***** Data excerpts

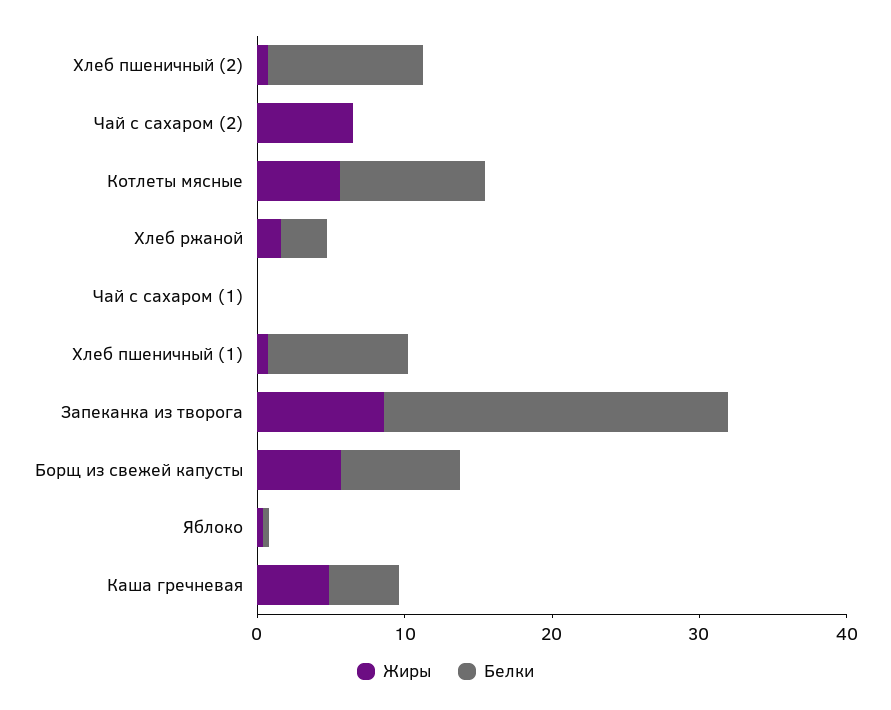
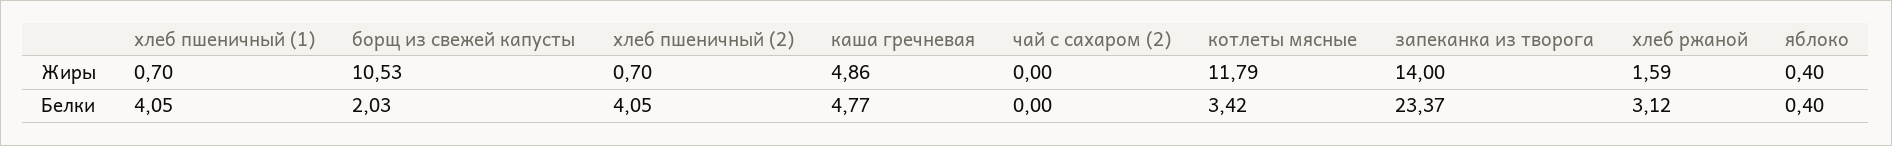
  {
    "Жиры": {
      "Хлеб пшеничный (2)": 0.7,
-     "Чай с сахаром (2)": 6,
+     "Чай с сахаром (2)": 0,
-     "Котлеты мясные": 6,
+     "Котлеты мясные": 11.79,
      "Хлеб ржаной": 1.59,
-     "Чай с сахаром (1)": 0,
      "Хлеб пшеничный (1)": 0.7,
-     "Запеканка из творога": 8,
+     "Запеканка из творога": 14,
-     "Борщ из свежей капусты": 6,
+     "Борщ из свежей капусты": 10.53,
      "Яблоко": 0.4,
      "Каша гречневая": 4.86
    },
    "Белки": {
-     "Хлеб пшеничный (2)": 10,
+     "Хлеб пшеничный (2)": 4.05,
      "Чай с сахаром (2)": 0,
-     "Котлеты мясные": 10,
+     "Котлеты мясные": 3.42,
      "Хлеб ржаной": 3.12,
-     "Чай с сахаром (1)": 0,
-     "Хлеб пшеничный (1)": 10,
+     "Хлеб пшеничный (1)": 4.05,
      "Запеканка из творога": 23.37,
-     "Борщ из свежей капусты": 8,
+     "Борщ из свежей капусты": 2.03,
      "Яблоко": 0.4,
      "Каша гречневая": 4.77
    }
  }

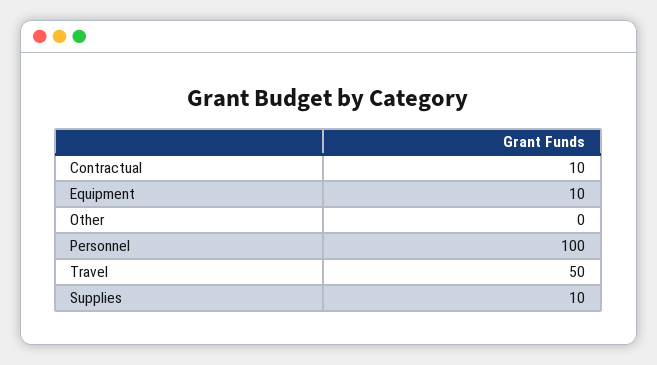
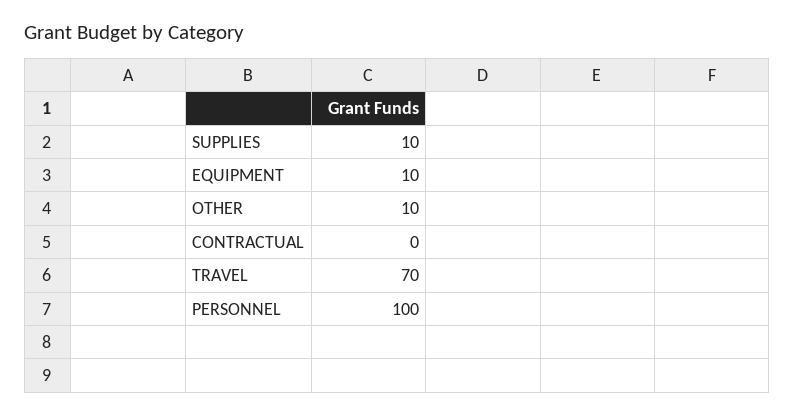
  {
-   "Contractual": 10,
+   "Contractual": 0,
    "Equipment": 10,
-   "Other": 0,
+   "Other": 10,
    "Personnel": 100,
-   "Travel": 50,
+   "Travel": 70,
    "Supplies": 10
  }

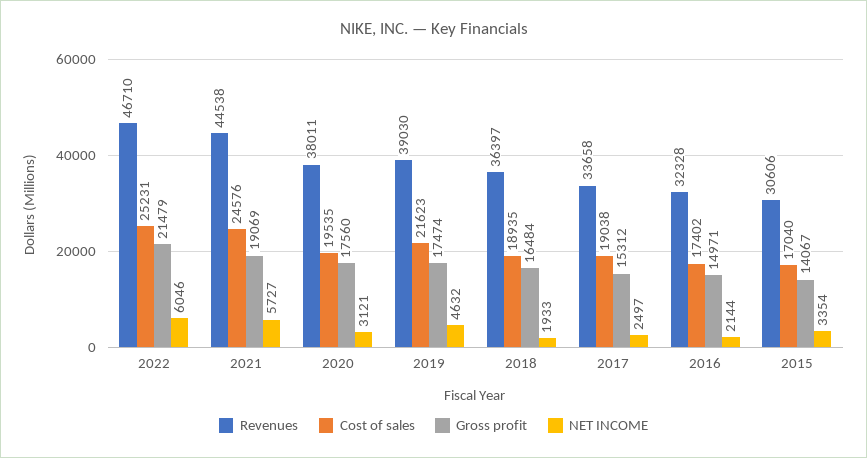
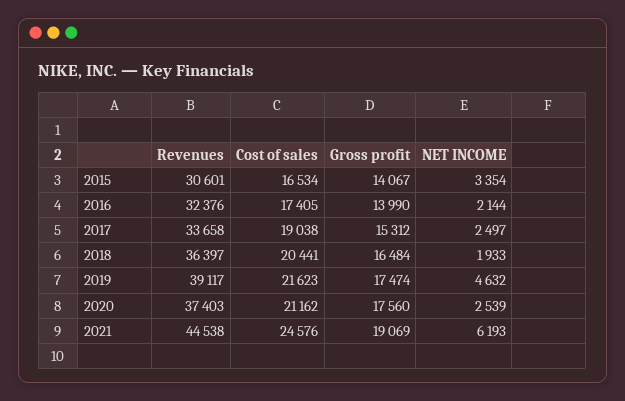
  {
    "Revenues": {
-     "2022": 46710,
      "2021": 44538,
-     "2020": 38011,
+     "2020": 37403,
-     "2019": 39030,
+     "2019": 39117,
      "2018": 36397,
      "2017": 33658,
-     "2016": 32328,
+     "2016": 32376,
-     "2015": 30606
+     "2015": 30601
    },
    "Cost of sales": {
-     "2022": 25231,
      "2021": 24576,
-     "2020": 19535,
+     "2020": 21162,
      "2019": 21623,
-     "2018": 18935,
+     "2018": 20441,
      "2017": 19038,
-     "2016": 17402,
+     "2016": 17405,
-     "2015": 17040
+     "2015": 16534
    },
    "Gross profit": {
-     "2022": 21479,
      "2021": 19069,
      "2020": 17560,
      "2019": 17474,
      "2018": 16484,
      "2017": 15312,
-     "2016": 14971,
+     "2016": 13990,
      "2015": 14067
    },
    "NET INCOME": {
-     "2022": 6046,
-     "2021": 5727,
+     "2021": 6193,
-     "2020": 3121,
+     "2020": 2539,
      "2019": 4632,
      "2018": 1933,
      "2017": 2497,
      "2016": 2144,
      "2015": 3354
    }
  }

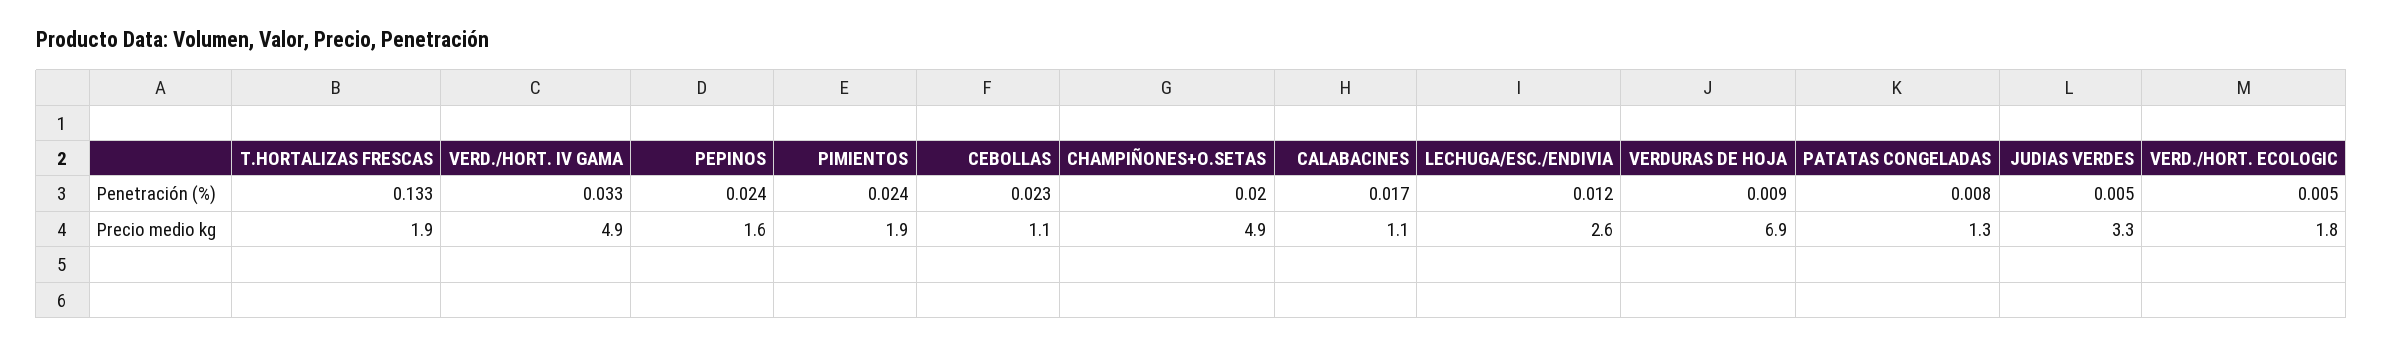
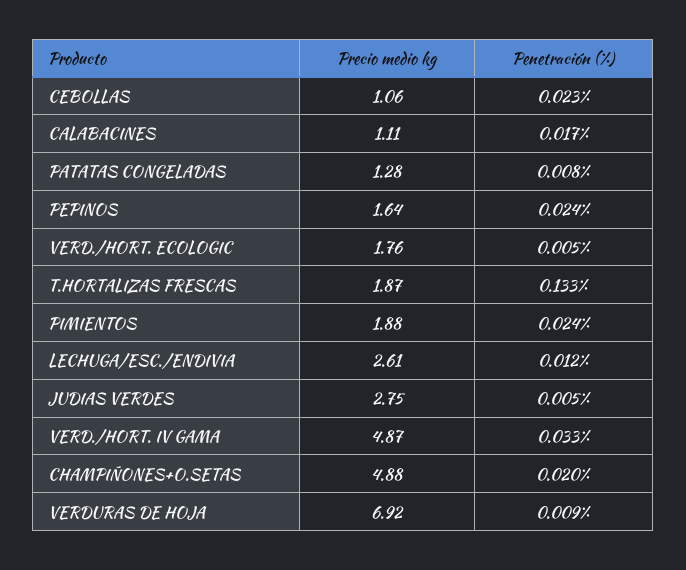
  {
    "T.HORTALIZAS FRESCAS": {
      "Penetración (%)": 0.133,
      "Precio medio kg": 1.87
    },
    "VERD./HORT. IV GAMA": {
      "Penetración (%)": 0.033,
      "Precio medio kg": 4.87
    },
    "PEPINOS": {
      "Penetración (%)": 0.024,
      "Precio medio kg": 1.64
    },
    "PIMIENTOS": {
      "Penetración (%)": 0.024,
      "Precio medio kg": 1.88
    },
    "CEBOLLAS": {
      "Penetración (%)": 0.023,
      "Precio medio kg": 1.06
    },
    "CHAMPIÑONES+O.SETAS": {
      "Penetración (%)": 0.02,
      "Precio medio kg": 4.88
    },
    "CALABACINES": {
      "Penetración (%)": 0.017,
      "Precio medio kg": 1.11
    },
    "LECHUGA/ESC./ENDIVIA": {
      "Penetración (%)": 0.012,
      "Precio medio kg": 2.61
    },
    "VERDURAS DE HOJA": {
      "Penetración (%)": 0.009,
      "Precio medio kg": 6.92
    },
    "PATATAS CONGELADAS": {
      "Penetración (%)": 0.008,
      "Precio medio kg": 1.28
    },
    "JUDIAS VERDES": {
      "Penetración (%)": 0.005,
-     "Precio medio kg": 3.3
+     "Precio medio kg": 2.75
    },
    "VERD./HORT. ECOLOGIC": {
      "Penetración (%)": 0.005,
      "Precio medio kg": 1.76
    }
  }

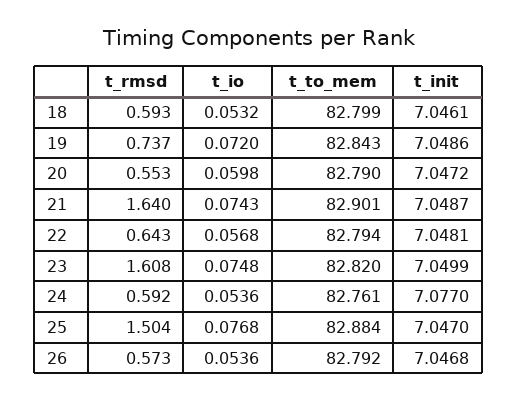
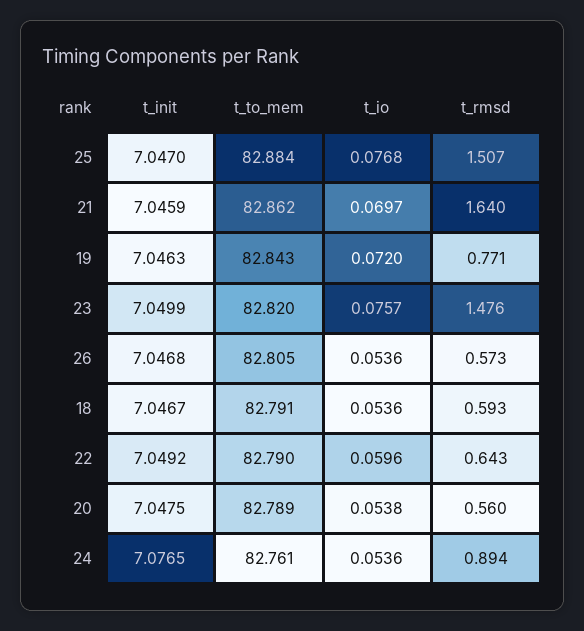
  {
    "t_rmsd": {
      "18": 0.593,
-     "19": 0.737,
+     "19": 0.771,
-     "20": 0.553,
+     "20": 0.56,
      "21": 1.64,
      "22": 0.643,
-     "23": 1.608,
+     "23": 1.476,
-     "24": 0.592,
+     "24": 0.894,
-     "25": 1.504,
+     "25": 1.507,
      "26": 0.573
    },
    "t_io": {
-     "18": 0.0532,
+     "18": 0.0536,
      "19": 0.072,
-     "20": 0.0598,
+     "20": 0.0538,
-     "21": 0.0743,
+     "21": 0.0697,
-     "22": 0.0568,
+     "22": 0.0596,
-     "23": 0.0748,
+     "23": 0.0757,
      "24": 0.0536,
      "25": 0.0768,
      "26": 0.0536
    },
    "t_to_mem": {
-     "18": 82.799,
+     "18": 82.791,
      "19": 82.843,
-     "20": 82.79,
+     "20": 82.789,
-     "21": 82.901,
+     "21": 82.862,
-     "22": 82.794,
+     "22": 82.79,
      "23": 82.82,
      "24": 82.761,
      "25": 82.884,
-     "26": 82.792
+     "26": 82.805
    },
    "t_init": {
-     "18": 7.0461,
+     "18": 7.0467,
-     "19": 7.0486,
+     "19": 7.0463,
-     "20": 7.0472,
+     "20": 7.0475,
-     "21": 7.0487,
+     "21": 7.0459,
-     "22": 7.0481,
+     "22": 7.0492,
      "23": 7.0499,
-     "24": 7.077,
+     "24": 7.0765,
      "25": 7.047,
      "26": 7.0468
    }
  }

**********

### Work instructions
Go through the entries above and write them out again exactly, images left behind.

### Solution below
  {
    "Жиры": {
      "Хлеб пшеничный (2)": 0.7,
-     "Чай с сахаром (2)": 6,
+     "Чай с сахаром (2)": 0,
-     "Котлеты мясные": 6,
+     "Котлеты мясные": 11.79,
      "Хлеб ржаной": 1.59,
-     "Чай с сахаром (1)": 0,
      "Хлеб пшеничный (1)": 0.7,
-     "Запеканка из творога": 8,
+     "Запеканка из творога": 14,
-     "Борщ из свежей капусты": 6,
+     "Борщ из свежей капусты": 10.53,
      "Яблоко": 0.4,
      "Каша гречневая": 4.86
    },
    "Белки": {
-     "Хлеб пшеничный (2)": 10,
+     "Хлеб пшеничный (2)": 4.05,
      "Чай с сахаром (2)": 0,
-     "Котлеты мясные": 10,
+     "Котлеты мясные": 3.42,
      "Хлеб ржаной": 3.12,
-     "Чай с сахаром (1)": 0,
-     "Хлеб пшеничный (1)": 10,
+     "Хлеб пшеничный (1)": 4.05,
      "Запеканка из творога": 23.37,
-     "Борщ из свежей капусты": 8,
+     "Борщ из свежей капусты": 2.03,
      "Яблоко": 0.4,
      "Каша гречневая": 4.77
    }
  }

  {
-   "Contractual": 10,
+   "Contractual": 0,
    "Equipment": 10,
-   "Other": 0,
+   "Other": 10,
    "Personnel": 100,
-   "Travel": 50,
+   "Travel": 70,
    "Supplies": 10
  }

  {
    "Revenues": {
-     "2022": 46710,
      "2021": 44538,
-     "2020": 38011,
+     "2020": 37403,
-     "2019": 39030,
+     "2019": 39117,
      "2018": 36397,
      "2017": 33658,
-     "2016": 32328,
+     "2016": 32376,
-     "2015": 30606
+     "2015": 30601
    },
    "Cost of sales": {
-     "2022": 25231,
      "2021": 24576,
-     "2020": 19535,
+     "2020": 21162,
      "2019": 21623,
-     "2018": 18935,
+     "2018": 20441,
      "2017": 19038,
-     "2016": 17402,
+     "2016": 17405,
-     "2015": 17040
+     "2015": 16534
    },
    "Gross profit": {
-     "2022": 21479,
      "2021": 19069,
      "2020": 17560,
      "2019": 17474,
      "2018": 16484,
      "2017": 15312,
-     "2016": 14971,
+     "2016": 13990,
      "2015": 14067
    },
    "NET INCOME": {
-     "2022": 6046,
-     "2021": 5727,
+     "2021": 6193,
-     "2020": 3121,
+     "2020": 2539,
      "2019": 4632,
      "2018": 1933,
      "2017": 2497,
      "2016": 2144,
      "2015": 3354
    }
  }

  {
    "T.HORTALIZAS FRESCAS": {
      "Penetración (%)": 0.133,
      "Precio medio kg": 1.87
    },
    "VERD./HORT. IV GAMA": {
      "Penetración (%)": 0.033,
      "Precio medio kg": 4.87
    },
    "PEPINOS": {
      "Penetración (%)": 0.024,
      "Precio medio kg": 1.64
    },
    "PIMIENTOS": {
      "Penetración (%)": 0.024,
      "Precio medio kg": 1.88
    },
    "CEBOLLAS": {
      "Penetración (%)": 0.023,
      "Precio medio kg": 1.06
    },
    "CHAMPIÑONES+O.SETAS": {
      "Penetración (%)": 0.02,
      "Precio medio kg": 4.88
    },
    "CALABACINES": {
      "Penetración (%)": 0.017,
      "Precio medio kg": 1.11
    },
    "LECHUGA/ESC./ENDIVIA": {
      "Penetración (%)": 0.012,
      "Precio medio kg": 2.61
    },
    "VERDURAS DE HOJA": {
      "Penetración (%)": 0.009,
      "Precio medio kg": 6.92
    },
    "PATATAS CONGELADAS": {
      "Penetración (%)": 0.008,
      "Precio medio kg": 1.28
    },
    "JUDIAS VERDES": {
      "Penetración (%)": 0.005,
-     "Precio medio kg": 3.3
+     "Precio medio kg": 2.75
    },
    "VERD./HORT. ECOLOGIC": {
      "Penetración (%)": 0.005,
      "Precio medio kg": 1.76
    }
  }

  {
    "t_rmsd": {
      "18": 0.593,
-     "19": 0.737,
+     "19": 0.771,
-     "20": 0.553,
+     "20": 0.56,
      "21": 1.64,
      "22": 0.643,
-     "23": 1.608,
+     "23": 1.476,
-     "24": 0.592,
+     "24": 0.894,
-     "25": 1.504,
+     "25": 1.507,
      "26": 0.573
    },
    "t_io": {
-     "18": 0.0532,
+     "18": 0.0536,
      "19": 0.072,
-     "20": 0.0598,
+     "20": 0.0538,
-     "21": 0.0743,
+     "21": 0.0697,
-     "22": 0.0568,
+     "22": 0.0596,
-     "23": 0.0748,
+     "23": 0.0757,
      "24": 0.0536,
      "25": 0.0768,
      "26": 0.0536
    },
    "t_to_mem": {
-     "18": 82.799,
+     "18": 82.791,
      "19": 82.843,
-     "20": 82.79,
+     "20": 82.789,
-     "21": 82.901,
+     "21": 82.862,
-     "22": 82.794,
+     "22": 82.79,
      "23": 82.82,
      "24": 82.761,
      "25": 82.884,
-     "26": 82.792
+     "26": 82.805
    },
    "t_init": {
-     "18": 7.0461,
+     "18": 7.0467,
-     "19": 7.0486,
+     "19": 7.0463,
-     "20": 7.0472,
+     "20": 7.0475,
-     "21": 7.0487,
+     "21": 7.0459,
-     "22": 7.0481,
+     "22": 7.0492,
      "23": 7.0499,
-     "24": 7.077,
+     "24": 7.0765,
      "25": 7.047,
      "26": 7.0468
    }
  }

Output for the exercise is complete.